I don’t want to give the impression that I live life in an always altered state. I do all the things, well, many of the things everyone else does. I run errands, (I do partake while outside of my home quite often, never while driving of course), I watch television, (sometimes my attentions are divided, but I am able to maintain my focus even though part of me has one foot on the other side of that door), I laugh and talk with my children, sometimes they join me and we all sit together, separated only by the unique experience taking place within each of us. They don’t indulge nearly as much as I do, however. My husband abstains almost entirely, though I do try to entice him with tales of my own experiences. It doesn’t affect him the way it does me though.
I realize that my particular need and how I choose to satisfy it is not for everyone. There are those who cannot understand why I do it, or at least why I do it so often. For them, once a month or once every few months is enough. I know there are those who don’t even go near it. Personally, I think their lives, their hearts, and their minds would be better if they did. But, to each their own as they say. I’ll not stand in judgment of them, and hope they’ll not judge me.
The fact is, without this outlet – this relief – I might very well lose my mind. I truly believe, in fact, I know, it helps me focus, keeps my mind sharp and my heart calm.

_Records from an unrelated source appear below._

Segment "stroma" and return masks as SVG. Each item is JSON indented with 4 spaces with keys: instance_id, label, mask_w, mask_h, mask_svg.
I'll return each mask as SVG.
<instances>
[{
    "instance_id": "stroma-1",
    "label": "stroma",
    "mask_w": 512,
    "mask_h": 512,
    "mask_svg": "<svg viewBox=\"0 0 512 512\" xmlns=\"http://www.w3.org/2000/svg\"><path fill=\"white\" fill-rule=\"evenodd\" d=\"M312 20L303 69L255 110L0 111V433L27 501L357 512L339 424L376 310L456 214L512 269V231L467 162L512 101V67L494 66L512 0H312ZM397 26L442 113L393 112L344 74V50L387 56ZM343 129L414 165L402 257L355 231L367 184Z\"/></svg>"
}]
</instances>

You may be wondering what my particular drug of choice might be . . . it’s books. Glorious, wonderful, beautiful books. Words, words, and more words. I can’t get enough of them. New words, old words, classics, new authors, short books, long books, serious books, scary books, sci-fi, fantasy, memoir, biographies, auto-biographies, essays, poetry, research, history, inspirational, funny, etc., etc., etc..

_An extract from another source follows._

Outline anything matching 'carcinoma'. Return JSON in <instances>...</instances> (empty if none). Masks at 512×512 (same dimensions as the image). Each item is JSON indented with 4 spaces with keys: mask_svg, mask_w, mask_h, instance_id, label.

There is sufficient enough research compiled to conclude that reading is akin to downing a wonder-drug of sorts. It aides in stress relief, sleep, memory, and focus – basically, all the good stuff we want to maintain.
“Reading reduced stress levels by 68 per cent, said cognitive neuropsychologist Dr David Lewis. Subjects only needed to read, silently, for six minutes to slow down the heart rate and ease tension in the muscles, he found. In fact it got subjects to stress levels lower than before they started. Listening to music reduced the levels by 61 per cent, having a cup of tea or coffee lowered them by 54 per cent and taking a walk by 42 percent.” The Telegraph
“After reading a novel, actual changes linger in the brain, at least for a few days,” The Washington Post
“Neurological researchers have spent years studying the impact of books on the brain. They’ve identified a compelling link between the act of chomping through a novel and enhanced cognitive ability. Reading, it transpires, has a profound effect on mental agility, the memory and our aptitude for imagination and compassion. It can also help to alleviate stress and aid sleep. Stylist
“Snuggling up with a good read tamps down levels of unhealthy stress hormones such as cortisol,” Readers Digest
”In fact, the practice of using books, poetry and other written words as a form of therapy has helped humans for centuries. Fiction is a uniquely powerful way to understand others, tap into creativity and exercise your brain.” bufferopen
“Reading for pleasure in general can also help prevent conditions such as stress, depression, and dementia,” says Wilkinson. “Research has shown that people who read for pleasure regularly report fewer feelings of stress and depression than non-readers.” “ . . .people who read books regularly “are on average more satisfied with life, happier, and more likely to feel that the things they do in life are worthwhile.” A recent survey of 1,500 adult readers found that 76% of them said that reading improves their life and helps make them feel good.” Fast Company
Now – grab a book for your body, mind, and soul and slip into another world for a spell – I can pretty much guarantee you’ll be glad you did.